Zebra duiker

Cephalophus zebra


Cephalophus zebra Gray, 1838, Sierra Leone. OTHER COMMON NAMES

English: Banded duiker, zebra antelope; French: Céphalophe zèbre; German: Zebraducker.


Muscular duiker with unique coloration. Length 27.5-36 in (85-90 cm), height 16-20 in (40-50 cm), weight 33-44 lb

(15-20 kg). Easily distinguished from other duikers by its vertical black banding. Between these stripes, the pelage is a light gold, off white, or auburn. The bands do not cross the pale yellow to white belly and undersides. Head, shoulders, and lower legs are a rich tan color. Long tail is approximately 6 in (15 cm). Horns are conical and pointed, and the head lacks the characteristic hair tuft.


Distribution restricted to small region in West Africa, between the Moa River of Sierra Leone to the west, and the Niouniourou River of Ivory Coast to the east, and concentrated in Liberia.

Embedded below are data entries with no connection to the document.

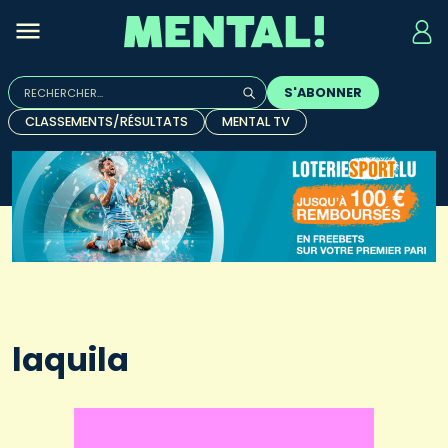
Rechercher :
S'ABONNER
Quand les résultats de l'auto-complétion sont disponibles, u
CLASSEMENTS/RÉSULTATS
MENTAL TV
laquila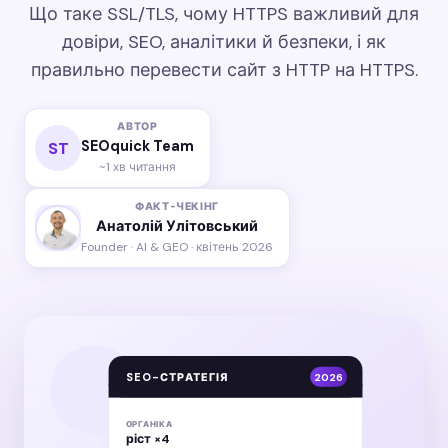
Що таке SSL/TLS, чому HTTPS важливий для
довіри, SEO, аналітики й безпеки, і як
правильно перевести сайт з HTTP на HTTPS.
АВТОР
SEOquick Team
ST
~1 хв читання
ФАКТ-ЧЕКІНГ
Анатолій Улітовський
Founder · AI & GEO · квітень 2026
SEO-СТРАТЕГІЯ
2026
ОРГАНІКА
ріст ×4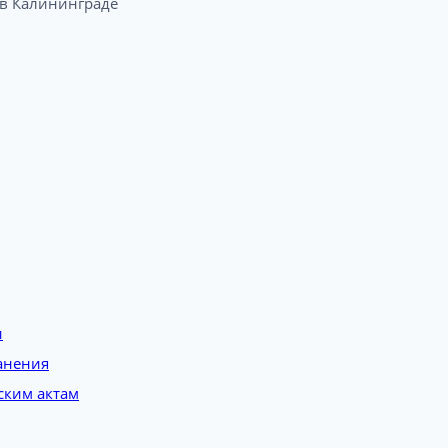
 Калининграде​
и
анения
ским актам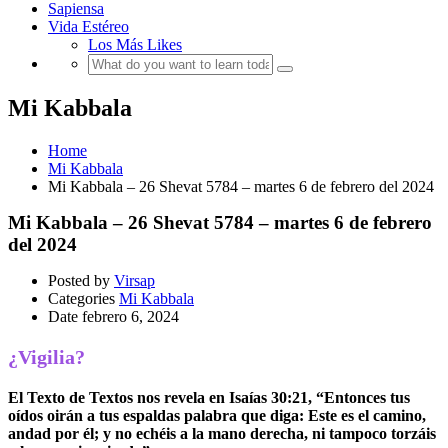
Sapiensa
Vida Estéreo
Los Más Likes
Mi Kabbala
Home
Mi Kabbala
Mi Kabbala – 26 Shevat 5784 – martes 6 de febrero del 2024
Mi Kabbala – 26 Shevat 5784 – martes 6 de febrero
del 2024
Posted by
Virsap
Categories
Mi Kabbala
Date
febrero 6, 2024
¿Vigilia?
El Texto de Textos nos revela en Isaías 30:21, “Entonces tus
oídos oirán a tus espaldas palabra que diga: Este es el camino,
andad por él; y no echéis a la mano derecha, ni tampoco torzáis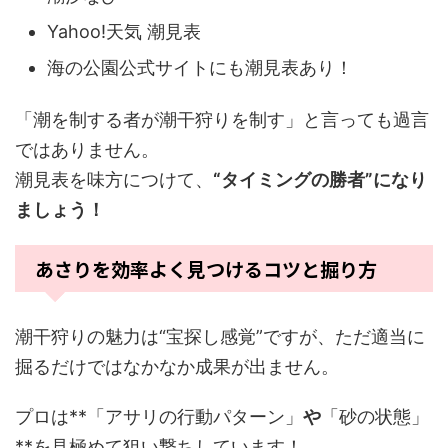
Yahoo!天気 潮見表
海の公園公式サイトにも潮見表あり！
「潮を制する者が潮干狩りを制す」と言っても過言
ではありません。
潮見表を味方につけて、
“タイミングの勝者”になり
ましょう！
あさりを効率よく見つけるコツと掘り方
潮干狩りの魅力は“宝探し感覚”ですが、ただ適当に
掘るだけではなかなか成果が出ません。
プロは**「アサリの行動パターン」
や
「砂の状態」
**を見極めて狙い撃ちしています！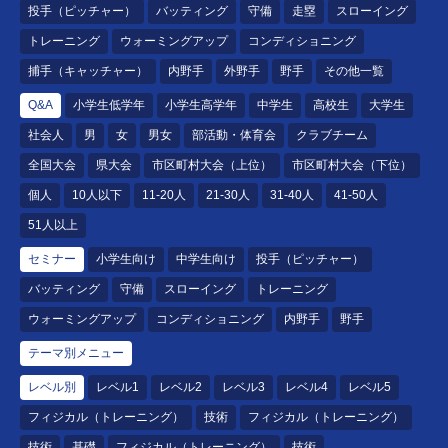
投手（ピッチャー）
バッティング
守備
走塁
スローイング
トレーニング
ウォーミングアップ
コンディショニング
捕手（キャッチャー）
内野手
外野手
野手
その他一覧
Q&A
小学生低学年
小学生高学年
中学生
高校生
大学生
社会人
男
女
男女
部活動・体育会
クラブチーム
全国大会
県大会
市区町村大会（上位）
市区町村大会（下位）
個人
10人以下
11-20人
21-30人
31-40人
41-50人
51人以上
セミナー
小学生向け
中学生向け
投手（ピッチャー）
バッティング
守備
スローイング
トレーニング
ウォーミングアップ
コンディショニング
内野手
野手
テーマ別メニュー
レベル別
レベル1
レベル2
レベル3
レベル4
レベル5
フィジカル（トレーニング）
技術
フィジカル（トレーニング）
技術
基礎
フィジカル（トレーニング）
技術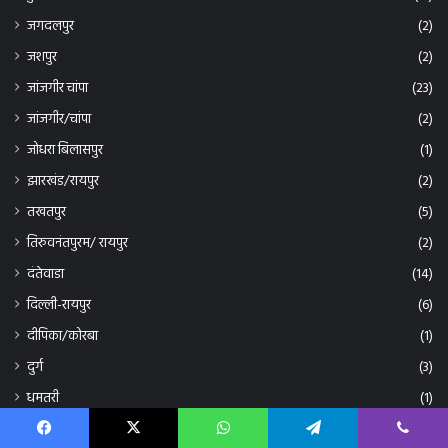
जगदलपुर
(2)
जशपुर
(2)
जांजगीर चांपा
(23)
जांजगीर/चांपा
(2)
जोधरा बिलासपुर
(1)
झारखंड/रायपुर
(2)
तखतपुर
(5)
तिरुवनंतपुरम/ रायपुर
(2)
दंतेवाडा
(14)
दिल्ली-रायपुर
(6)
दीपिका/कोरबा
(1)
दुर्ग
(3)
धमतरी
(1)
नई दिल्ली
(9)
Facebook
X
WhatsApp
Telegram
Viber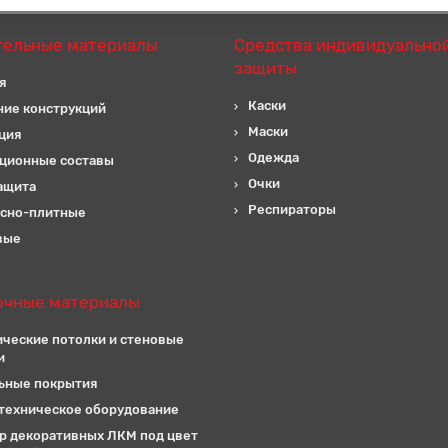
тельные материалы
Средства индивидуально
защиты
я
Каски
ние конструкций
Маски
ция
Одежда
ционные составы
Очки
ащита
Респираторы
сно-плитные
вые
очные материалы
ические потолки и стеновые
и
ьные покрытия
техническое оборудование
р декоративных ЛКМ под цвет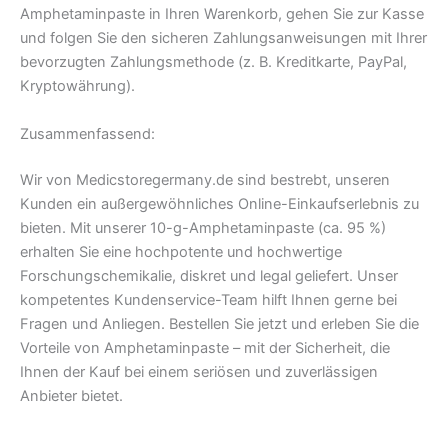
Amphetaminpaste in Ihren Warenkorb, gehen Sie zur Kasse
und folgen Sie den sicheren Zahlungsanweisungen mit Ihrer
bevorzugten Zahlungsmethode (z. B. Kreditkarte, PayPal,
Kryptowährung).
Zusammenfassend:
Wir von Medicstoregermany.de sind bestrebt, unseren
Kunden ein außergewöhnliches Online-Einkaufserlebnis zu
bieten. Mit unserer 10-g-Amphetaminpaste (ca. 95 %)
erhalten Sie eine hochpotente und hochwertige
Forschungschemikalie, diskret und legal geliefert. Unser
kompetentes Kundenservice-Team hilft Ihnen gerne bei
Fragen und Anliegen. Bestellen Sie jetzt und erleben Sie die
Vorteile von Amphetaminpaste – mit der Sicherheit, die
Ihnen der Kauf bei einem seriösen und zuverlässigen
Anbieter bietet.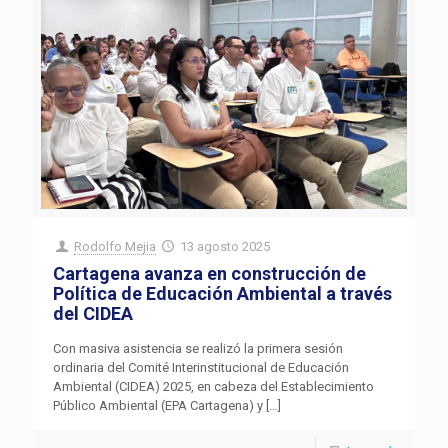
Rodolfo Mejia
13 agosto 2025
Cartagena avanza en construcción de
Política de Educación Ambiental a través
del CIDEA
Con masiva asistencia se realizó la primera sesión
ordinaria del Comité Interinstitucional de Educación
Ambiental (CIDEA) 2025, en cabeza del Establecimiento
Público Ambiental (EPA Cartagena) y
[…]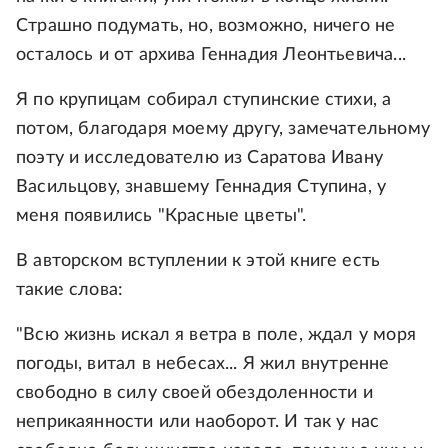
Страшно подумать, но, возможно, ничего не
осталось и от архива Геннадия Леонтьевича...
Я по крупицам собирал ступинские стихи, а
потом, благодаря моему другу, замечательному
поэту и исследователю из Саратова Ивану
Васильцову, знавшему Геннадия Ступина, у
меня появились "Красные цветы".
В авторском вступлении к этой книге есть
такие слова:
"Всю жизнь искал я ветра в поле, ждал у моря
погоды, витал в небесах... Я жил внутренне
свободно в силу своей обездоленности и
неприкаянности или наоборот. И так у нас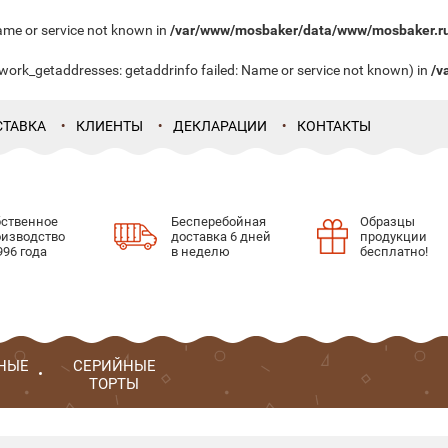
ame or service not known in
/var/www/mosbaker/data/www/mosbaker.ru/
etwork_getaddresses: getaddrinfo failed: Name or service not known) in
/v
СТАВКА
КЛИЕНТЫ
ДЕКЛАРАЦИИ
КОНТАКТЫ
бственное
Бесперебойная
Образцы
оизводство
доставка 6 дней
продукции
996 года
в неделю
бесплатно!
НЫЕ
СЕРИЙНЫЕ
ТОРТЫ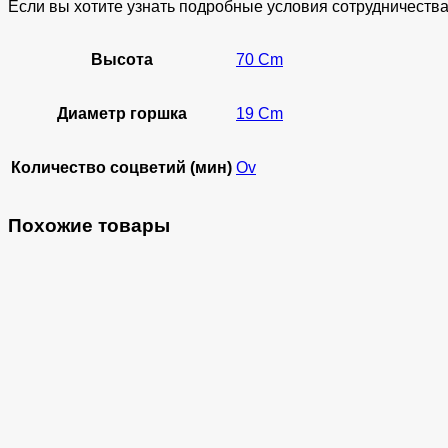
Если вы хотите узнать подробные условия сотрудничества 
Высота
70 Cm
Диаметр горшка
19 Cm
Количество соцветий (мин)
Ov
Похожие товары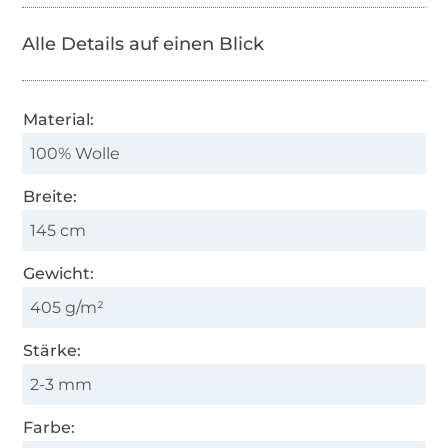
Alle Details auf einen Blick
Material:
100% Wolle
Breite:
145 cm
Gewicht:
405 g/m²
Stärke:
2-3 mm
Farbe: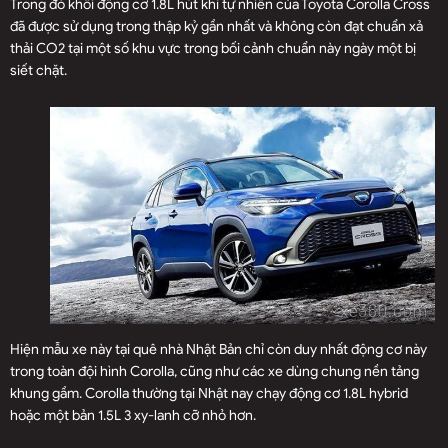
Trong đó khối động cơ 1.8L hút khí tự nhiên của Toyota Corolla Cross
đã được sử dụng trong thập kỷ gần nhất và không còn đạt chuẩn xả
thải CO2 tại một số khu vực trong bối cảnh chuẩn này ngày một bị
siết chặt.
Hiện mẫu xe này tại quê nhà Nhật Bản chỉ còn duy nhất động cơ này
trong toàn đội hình Corolla, cũng như các xe dùng chung nền tảng
khung gầm. Corolla thường tại Nhật nay chạy động cơ 1.8L hybrid
hoặc một bản 1.5L 3 xy-lanh cỡ nhỏ hơn.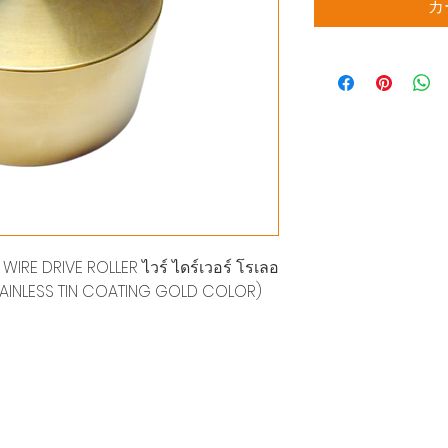
カ
 WIRE DRIVE ROLLER ไวร์ ไดร์เวอร์ โรเลอ
(STAINLESS TIN COATING GOLD COLOR)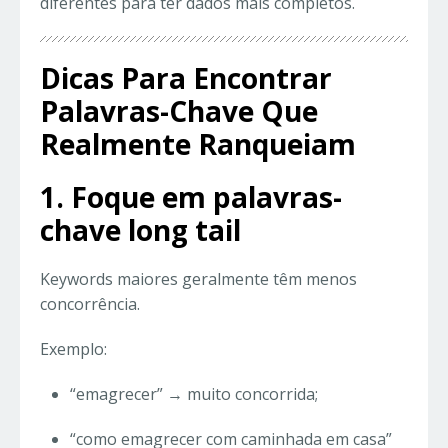
diferentes para ter dados mais completos.
Dicas Para Encontrar
Palavras-Chave Que
Realmente Ranqueiam
1. Foque em palavras-
chave long tail
Keywords maiores geralmente têm menos
concorrência.
Exemplo:
“emagrecer” → muito concorrida;
“como emagrecer com caminhada em casa”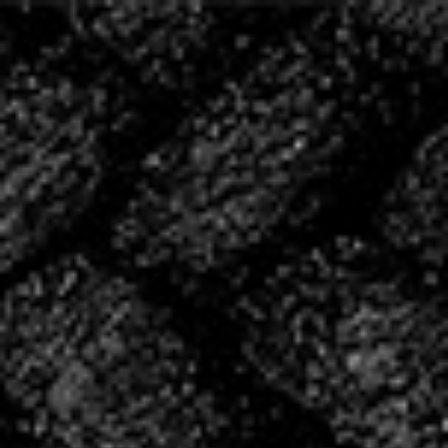
20 ANS D’HISTOIRE,
ÉCRIVONS LA SUITE
ENSEMBLE
2004 – 2024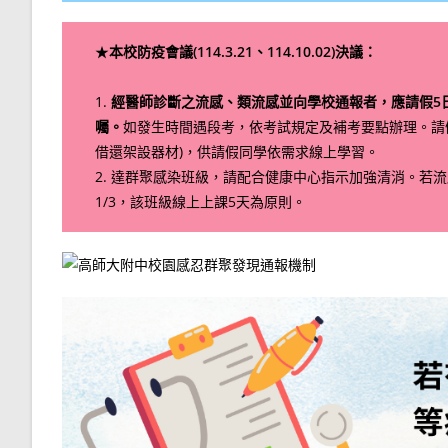
★
本校防疫會議(114.3.21、114.10.02)決議：
1.
經醫師診斷之流感、類流感並向學校通報者，應請假5
囑。
如發生時間遇段考，依考試規定及補考要點辦理。請
借還架設器材)，供請假同學依需求線上學習。
2. 達群聚感染班級，請配合健康中心指示加強清消。若
1/3，該班級線上上課5天為原則。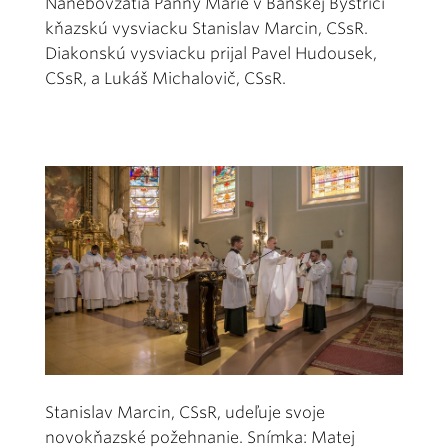
Nanebovzatia Panny Márie v Banskej Bystrici
kňazskú vysviacku Stanislav Marcin, CSsR.
Diakonskú vysviacku prijal Pavel Hudousek,
CSsR, a Lukáš Michalovič, CSsR.
Stanislav Marcin, CSsR, udeľuje svoje
novokňazské požehnanie. Snímka: Matej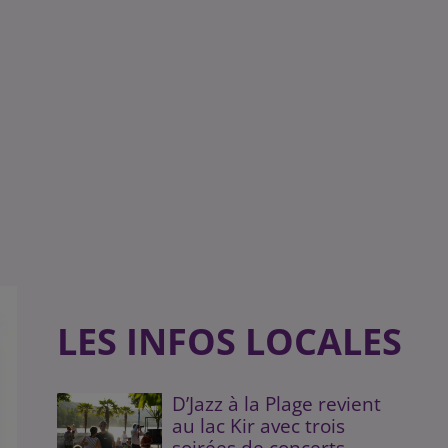
LES INFOS LOCALES
D’Jazz à la Plage revient
au lac Kir avec trois
soirées de concerts...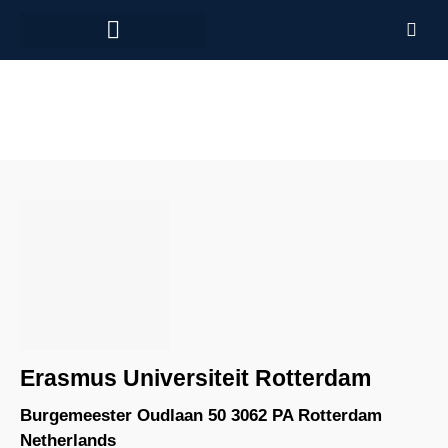
Arbeiten in den Niederlanden
Erasmus Universiteit Rotterdam
Burgemeester Oudlaan 50 3062 PA Rotterdam
Netherlands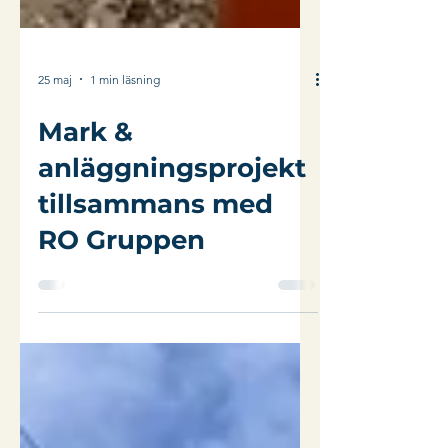
25 maj
1 min läsning
Mark &
anläggningsprojekt
tillsammans med
RO Gruppen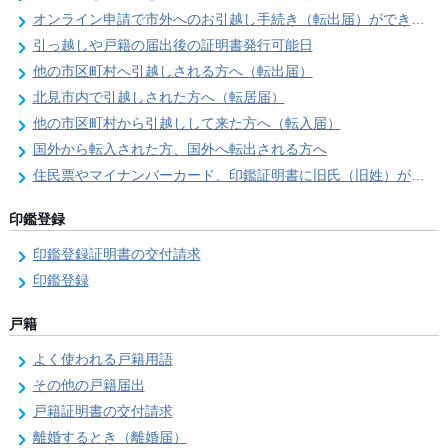
オンライン申請で市外へのお引越し手続き（転出届）ができます
引っ越しや戸籍の届出後の証明書発行可能日
他の市区町村へ引越しされる方へ（転出届）
北見市内で引越しされた方へ（転居届）
他の市区町村から引越しして来た方へ（転入届）
国外から転入された方、国外へ転出される方へ
住民票やマイナンバーカード、印鑑証明書に旧氏（旧姓）が併記できるようになりました！
印鑑登録
印鑑登録証明書の交付請求
印鑑登録
戸籍
よく使われる戸籍用語
その他の戸籍届出
戸籍証明書の交付請求
離婚するとき（離婚届）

Primarily resides in lowland canopy forests, but will venture to the forest edges and into clearings, or live in montane and upland forests.


Both sexes will defend their territory and their offspring from competitors or other dangers. Captive zebra duiker show diurnal behavior.


Feeds on fruit and nuts, and may crack large, thick-shelled nuts with its forehead. Known to eat mice.


Monogamous. Gestation is about 225 days, after which a single calf is born. Newborns have a bluish tint to their coat and do not develop adult-like coat coloring and stripes before seven months of age. Weaning occurs close to three months after birth.


Considered to be a Vulnerable species. Only 28,000 remain and are restricted to a small geographical area of 12,000 mi2 (31,000 km2).